<font color=red>Athlon 2600+ benchmarks
extremetech.com
tomshardware.com
IMO, the Athlon hardly deserves the model number. Things are beginning to get a little ridiculous, since even at 2.13GHz, it simply cannot manage to outperform the Pentium 4 at 2.53GHz. Why a larger model number if it cannot outperform??
In the Tom's Hardware review, Intel continues to lead in Quake III, 3DMark 2001, Comanche 4, MP3 Maker Platinum, FlasK 4.5, Pinnacle Studio 7, SysMark 2002, WinACE 2.11, Lightwave 7.5, and 3D Studio MAX 4.26 SP1. Even if you don't agree with some of the benchmarks, there are enough there for all disciplines. How can Tom's Hardware conclude that AMD won back the performance race? Because they won in 3DMark 2000, LAME 3.92, and Cinema 4D XL 7? The synthetic tests seem to go both ways, depending on whether the test is memory bound or cache bound, but the Pentium 4 certainly wins in 10/13 mainstream benchmarks and applications.
Overall, the Athlon is behind. It is close, but the number of applications optimized for the Pentium 4 is clearly able to outgrow whatever frequency improvements inside the Athlon. They need to get to the 333MHz bus interface and 512KB L2 cache based Barton core to improve on the memory hierarchy. The current Thoroughbred, despite the improvements, just doesn't cut it.
In terms of overclocking, the Athlon does exceedingly well, according to Tom's, reaching a very high 2.88GHz (though the fastest available for testing was 2.66GHz).

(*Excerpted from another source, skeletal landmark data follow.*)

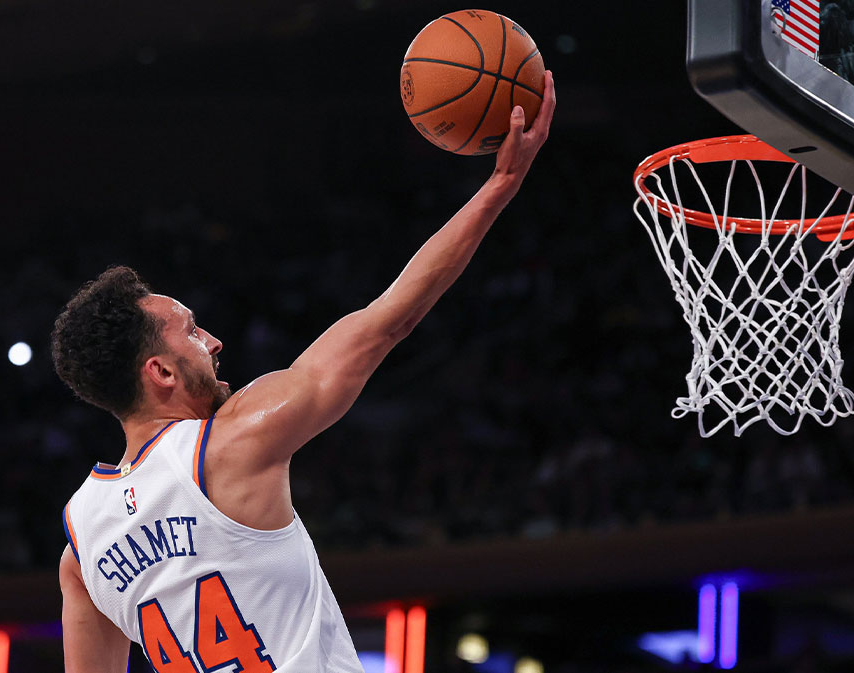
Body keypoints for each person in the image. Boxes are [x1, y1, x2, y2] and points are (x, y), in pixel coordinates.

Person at [51, 72, 556, 672]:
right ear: (160, 372)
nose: (212, 342)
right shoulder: (230, 443)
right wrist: (499, 186)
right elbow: (385, 322)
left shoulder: (81, 546)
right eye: (191, 331)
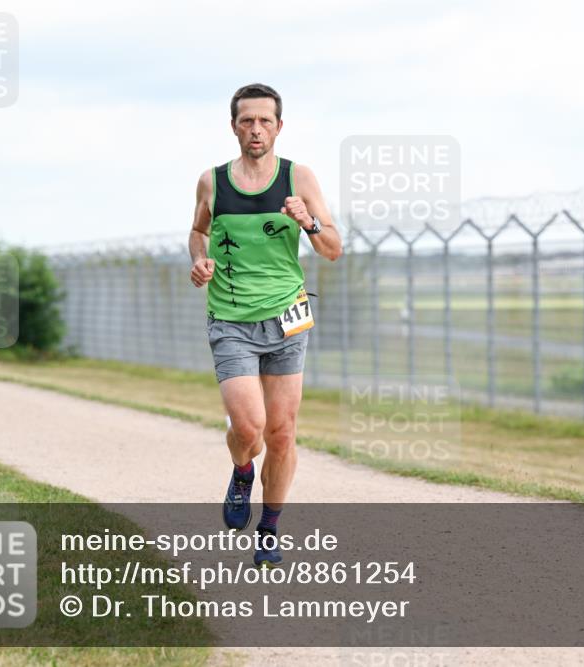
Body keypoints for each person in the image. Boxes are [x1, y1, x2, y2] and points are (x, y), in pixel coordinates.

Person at [189, 83, 342, 568]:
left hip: (287, 317)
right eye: (246, 121)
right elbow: (198, 231)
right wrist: (200, 260)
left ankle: (271, 526)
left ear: (279, 126)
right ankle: (240, 470)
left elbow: (333, 248)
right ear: (233, 125)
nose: (256, 129)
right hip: (230, 318)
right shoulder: (213, 181)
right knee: (249, 426)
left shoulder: (299, 177)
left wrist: (310, 223)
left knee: (281, 432)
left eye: (265, 121)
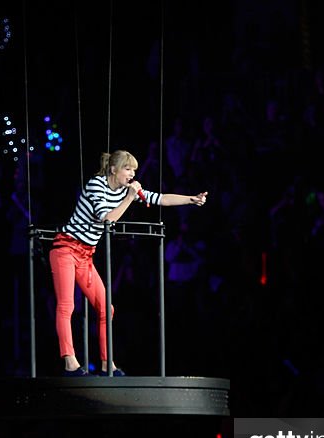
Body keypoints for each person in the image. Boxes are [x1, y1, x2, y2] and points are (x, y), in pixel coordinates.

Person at [51, 150, 208, 376]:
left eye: (134, 169)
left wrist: (191, 199)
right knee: (67, 306)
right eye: (128, 169)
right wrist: (128, 198)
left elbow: (160, 198)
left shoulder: (127, 189)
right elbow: (107, 220)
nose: (133, 174)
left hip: (85, 254)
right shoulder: (97, 184)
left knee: (107, 309)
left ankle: (107, 364)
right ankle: (69, 362)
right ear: (113, 170)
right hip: (65, 248)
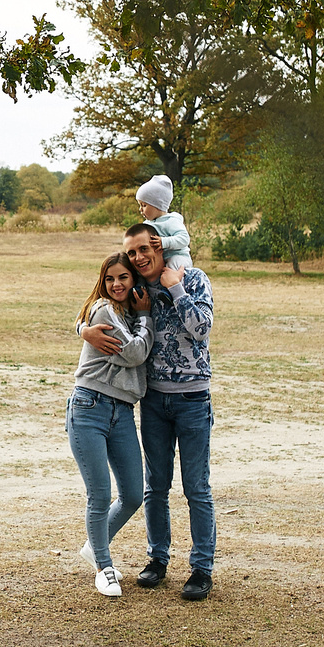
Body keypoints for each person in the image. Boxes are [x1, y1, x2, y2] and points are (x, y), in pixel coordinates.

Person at [87, 221, 216, 600]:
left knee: (197, 488)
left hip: (193, 399)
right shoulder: (136, 291)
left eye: (144, 249)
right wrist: (82, 329)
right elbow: (98, 303)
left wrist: (175, 286)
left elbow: (202, 328)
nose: (139, 257)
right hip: (155, 401)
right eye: (132, 252)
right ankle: (157, 559)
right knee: (154, 488)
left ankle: (201, 567)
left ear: (158, 246)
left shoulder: (193, 279)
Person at [65, 251, 152, 600]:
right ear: (103, 282)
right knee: (99, 494)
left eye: (124, 278)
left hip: (123, 411)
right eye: (110, 278)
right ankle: (104, 567)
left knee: (132, 493)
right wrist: (145, 317)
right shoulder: (105, 310)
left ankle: (94, 545)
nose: (117, 284)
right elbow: (134, 354)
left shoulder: (128, 312)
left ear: (134, 280)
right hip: (89, 407)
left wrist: (80, 328)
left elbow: (81, 319)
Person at [136, 175, 193, 272]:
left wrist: (164, 242)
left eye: (144, 205)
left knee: (171, 267)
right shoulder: (147, 224)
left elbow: (184, 239)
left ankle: (175, 285)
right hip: (160, 260)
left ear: (158, 205)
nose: (140, 209)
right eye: (140, 205)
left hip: (178, 257)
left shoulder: (171, 221)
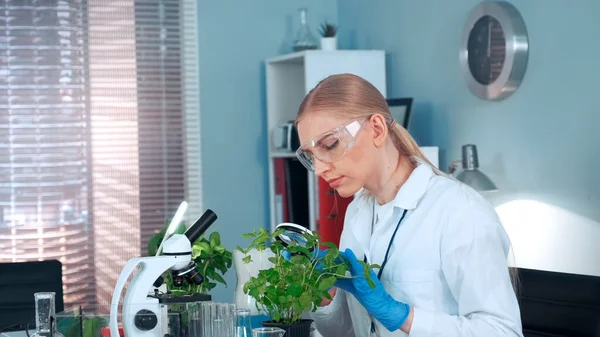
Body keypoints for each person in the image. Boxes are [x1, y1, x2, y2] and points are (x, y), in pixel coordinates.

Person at [292, 73, 523, 337]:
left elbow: (503, 332)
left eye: (330, 145)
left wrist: (402, 316)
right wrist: (324, 293)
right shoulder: (358, 212)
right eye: (311, 157)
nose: (319, 169)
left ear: (377, 129)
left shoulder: (459, 210)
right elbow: (347, 333)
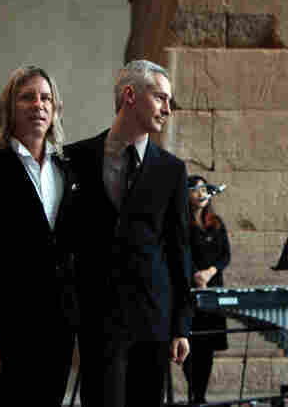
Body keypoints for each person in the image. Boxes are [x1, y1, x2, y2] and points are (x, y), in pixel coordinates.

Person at [66, 59, 192, 407]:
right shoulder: (75, 159)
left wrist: (182, 324)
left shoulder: (172, 170)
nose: (168, 109)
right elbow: (64, 243)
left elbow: (179, 250)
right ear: (130, 95)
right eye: (160, 98)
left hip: (153, 320)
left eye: (169, 100)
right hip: (97, 319)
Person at [0, 66, 78, 406]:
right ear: (10, 109)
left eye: (46, 98)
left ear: (54, 111)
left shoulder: (69, 171)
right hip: (9, 328)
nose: (38, 104)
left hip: (59, 327)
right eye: (27, 97)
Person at [184, 175, 231, 405]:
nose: (201, 193)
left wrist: (210, 272)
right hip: (191, 292)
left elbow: (225, 256)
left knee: (208, 346)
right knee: (191, 343)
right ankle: (194, 393)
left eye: (204, 189)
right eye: (195, 189)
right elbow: (180, 253)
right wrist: (195, 275)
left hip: (213, 292)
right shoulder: (182, 223)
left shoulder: (217, 222)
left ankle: (200, 396)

But in its current form, megahertz improvements don't do much for performance scalability. The Pentium 4 2.53GHz manages to outperform the 2.66GHz overclocked Athlon with 333MHz bus interface and DDR333 memory in several tests. These include Quake III "Demo 1" (but not "NV15Demo"), SysMark 2002, WinACE 2.2, and Lightwave 7.5. The two CPUs tied in 3DMark 2001 and MP3 Maker Platinum.
That goes to show that the IPC improvements given to the Pentium 4 through several improvements in the micro-architecture have allowed it to exceed the Athlon's in some cases. These are among the most optimized of applications, but truly, what's to stop Intel from optimizing more? The Netburst micro-architecture will be around for a long time, so software developers have a reason to update their applications. Applications continue to get updated all the time, with favor slowly shifting towards Intel. With these applications, AMD's model numbers tend to exaggerate more and more.
Intel has proven themselves, and next week, according to rumors, there will be 2.8GHz Pentium 4 chips that will exceed anything that AMD has by a long shot. We've seen what a faster front side bus and higher megahertz can do, and it isn't much, according to the benchmarks. Will extra cache help? It's a possibility, but until then, Intel seems to have a solid performance lead, no matter what AMD's bogus model numbers seem to indicate.
Just my honest opinion and observation. Some will disagree, but that's just how I see it. Ultimately, the market will decide.